CLAUDE.md communication level
In the generated CLAUDE.md, include a section like:
## Communication Style The CEO's technical level is: [beginner/intermediate/advanced] - [beginner]: Explain everything in plain language. Avoid jargon. Use analogies. Always explain what a command does before running it. When showing file paths, explain what they mean. - [intermediate]: Can use a terminal and understands basic concepts. Explain technical decisions but not basic operations. - [advanced]: Be concise and technical.
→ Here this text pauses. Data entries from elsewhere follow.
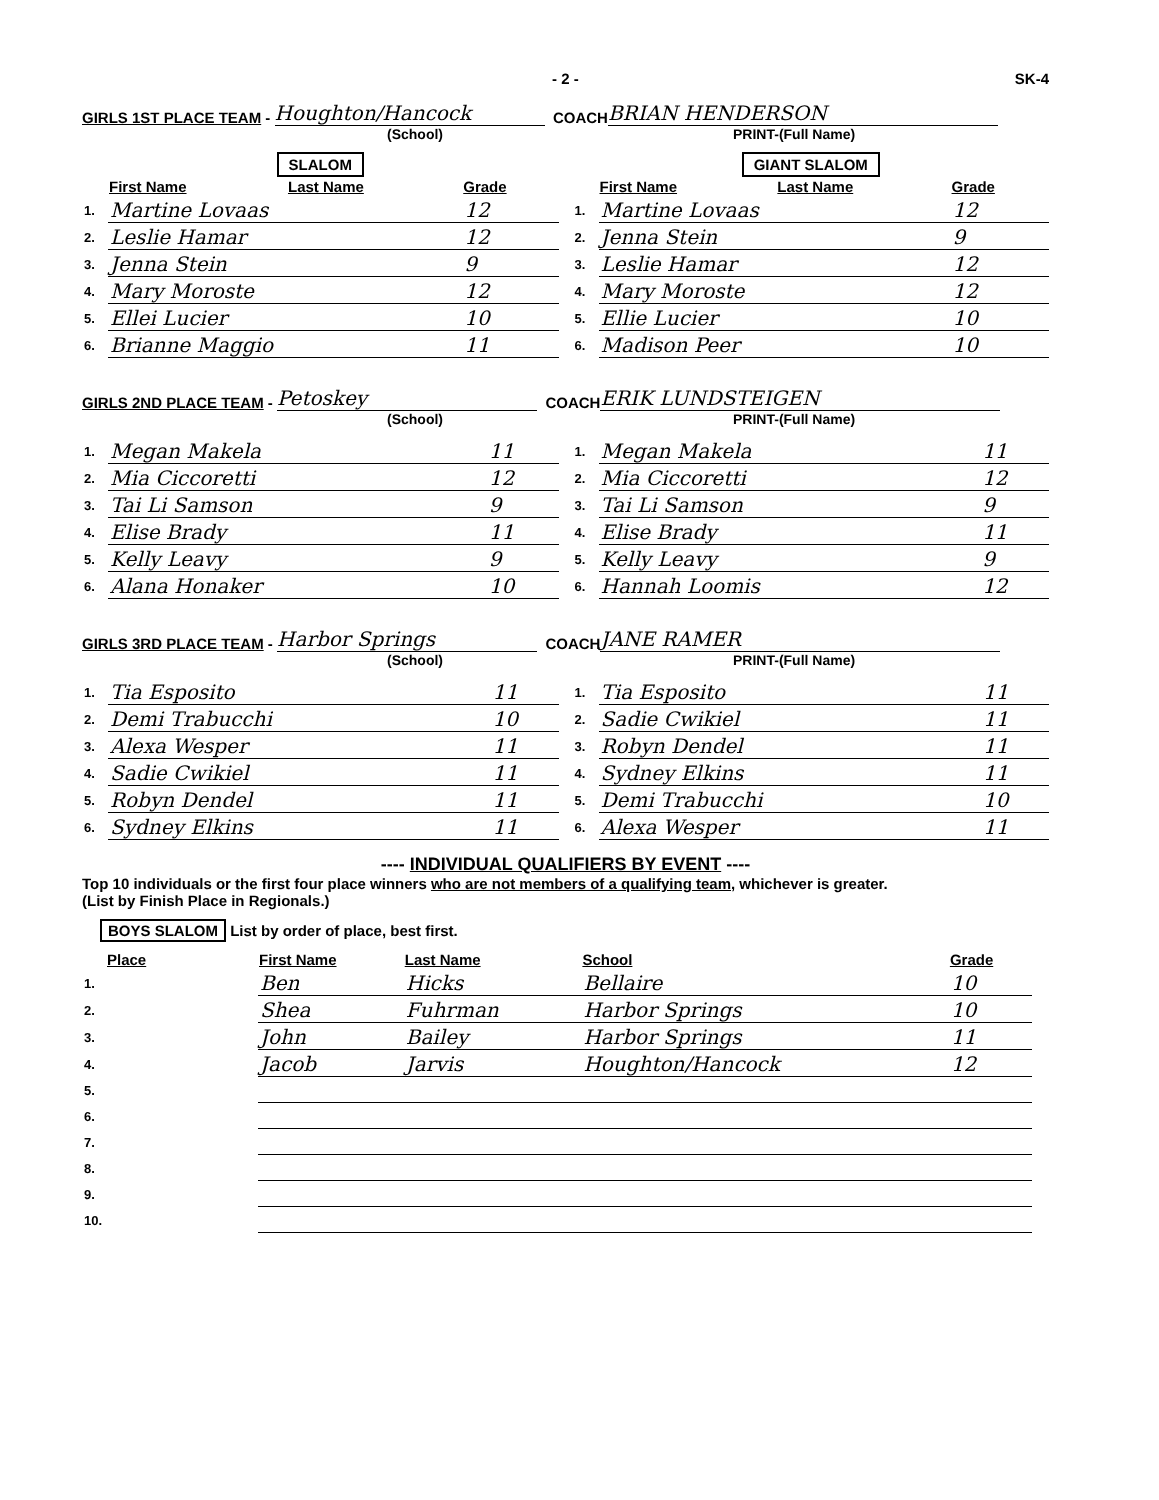- 2 - SK-4
GIRLS 1ST PLACE TEAM - Houghton/Hancock COACH BRIAN HENDERSON
(School) PRINT-(Full Name)
SLALOM
| | First Name | Last Name | Grade |
| --- | --- | --- | --- |
| 1. | Martine Lovaas | | 12 |
| 2. | Leslie Hamar | | 12 |
| 3. | Jenna Stein | | 9 |
| 4. | Mary Moroste | | 12 |
| 5. | Ellei Lucier | | 10 |
| 6. | Brianne Maggio | | 11 |
GIANT SLALOM
| | First Name | Last Name | Grade |
| --- | --- | --- | --- |
| 1. | Martine Lovaas | | 12 |
| 2. | Jenna Stein | | 9 |
| 3. | Leslie Hamar | | 12 |
| 4. | Mary Moroste | | 12 |
| 5. | Ellie Lucier | | 10 |
| 6. | Madison Peer | | 10 |
GIRLS 2ND PLACE TEAM - Petoskey COACH ERIK LUNDSTEIGEN
(School) PRINT-(Full Name)
| 1. | Megan Makela | 11 |
| 2. | Mia Ciccoretti | 12 |
| 3. | Tai Li Samson | 9 |
| 4. | Elise Brady | 11 |
| 5. | Kelly Leavy | 9 |
| 6. | Alana Honaker | 10 |
| 1. | Megan Makela | 11 |
| 2. | Mia Ciccoretti | 12 |
| 3. | Tai Li Samson | 9 |
| 4. | Elise Brady | 11 |
| 5. | Kelly Leavy | 9 |
| 6. | Hannah Loomis | 12 |
GIRLS 3RD PLACE TEAM - Harbor Springs COACH JANE RAMER
(School) PRINT-(Full Name)
| 1. | Tia Esposito | 11 |
| 2. | Demi Trabucchi | 10 |
| 3. | Alexa Wesper | 11 |
| 4. | Sadie Cwikiel | 11 |
| 5. | Robyn Dendel | 11 |
| 6. | Sydney Elkins | 11 |
| 1. | Tia Esposito | 11 |
| 2. | Sadie Cwikiel | 11 |
| 3. | Robyn Dendel | 11 |
| 4. | Sydney Elkins | 11 |
| 5. | Demi Trabucchi | 10 |
| 6. | Alexa Wesper | 11 |
---- INDIVIDUAL QUALIFIERS BY EVENT ----
Top 10 individuals or the first four place winners who are not members of a qualifying team, whichever is greater.
(List by Finish Place in Regionals.)
BOYS SLALOM List by order of place, best first.
| Place | First Name | Last Name | School | Grade |
| --- | --- | --- | --- | --- |
| 1. | Ben | Hicks | Bellaire | 10 |
| 2. | Shea | Fuhrman | Harbor Springs | 10 |
| 3. | John | Bailey | Harbor Springs | 11 |
| 4. | Jacob | Jarvis | Houghton/Hancock | 12 |
| 5. | | | | |
| 6. | | | | |
| 7. | | | | |
| 8. | | | | |
| 9. | | | | |
| 10. | | | | |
Skip explanations of standard tools and patterns.
Git management section
In the generated CLAUDE.md, include:
## Version Control You (Claude) manage all git operations for the CEO. They should never need to use git directly. - Automatically create commits after significant milestones with clear, descriptive messages - Explain what you're saving and why in plain language: "I'm saving a checkpoint of your work so we can go back to this point if needed" - If the user wants to share their plugin, handle GitHub repository creation and pushing - Always explain what you're doing with git before doing it
Step 5: Test & Next Steps
Tell the user (adapted to their technical level):
For technical users:
Your setup is ready! Test it with: claude --plugin-dir ./[name] Try your first skill: /[name]:[first-skill] [example input] Run an eval to test quality: bash evals/run-evals.sh [skill] --dry
For non-technical users:
Your AI team is ready! Here's how to use it: 1. Open your terminal and navigate to the [name] folder 2. Start Claude Code with your team loaded: claude --plugin-dir ./[name] 3. Try talking to your team: /[name]:[first-skill] [example in their domain] Your team will handle everything from there. If you ever want to understand how something works, just ask: /[name]:explain [concept]
If they chose to share, also explain:
To share your AI team with others: 1. I'll create a GitHub repository for you (just confirm and I'll handle it) 2. Others can then install it with one command Want me to set up the GitHub repository now?
Let them know they can always generate detailed technical documentation later if they need to hand things off to a human developer: "If you ever need to explain your setup to a developer or document how it works technically, just ask me and I'll generate detailed documentation for you."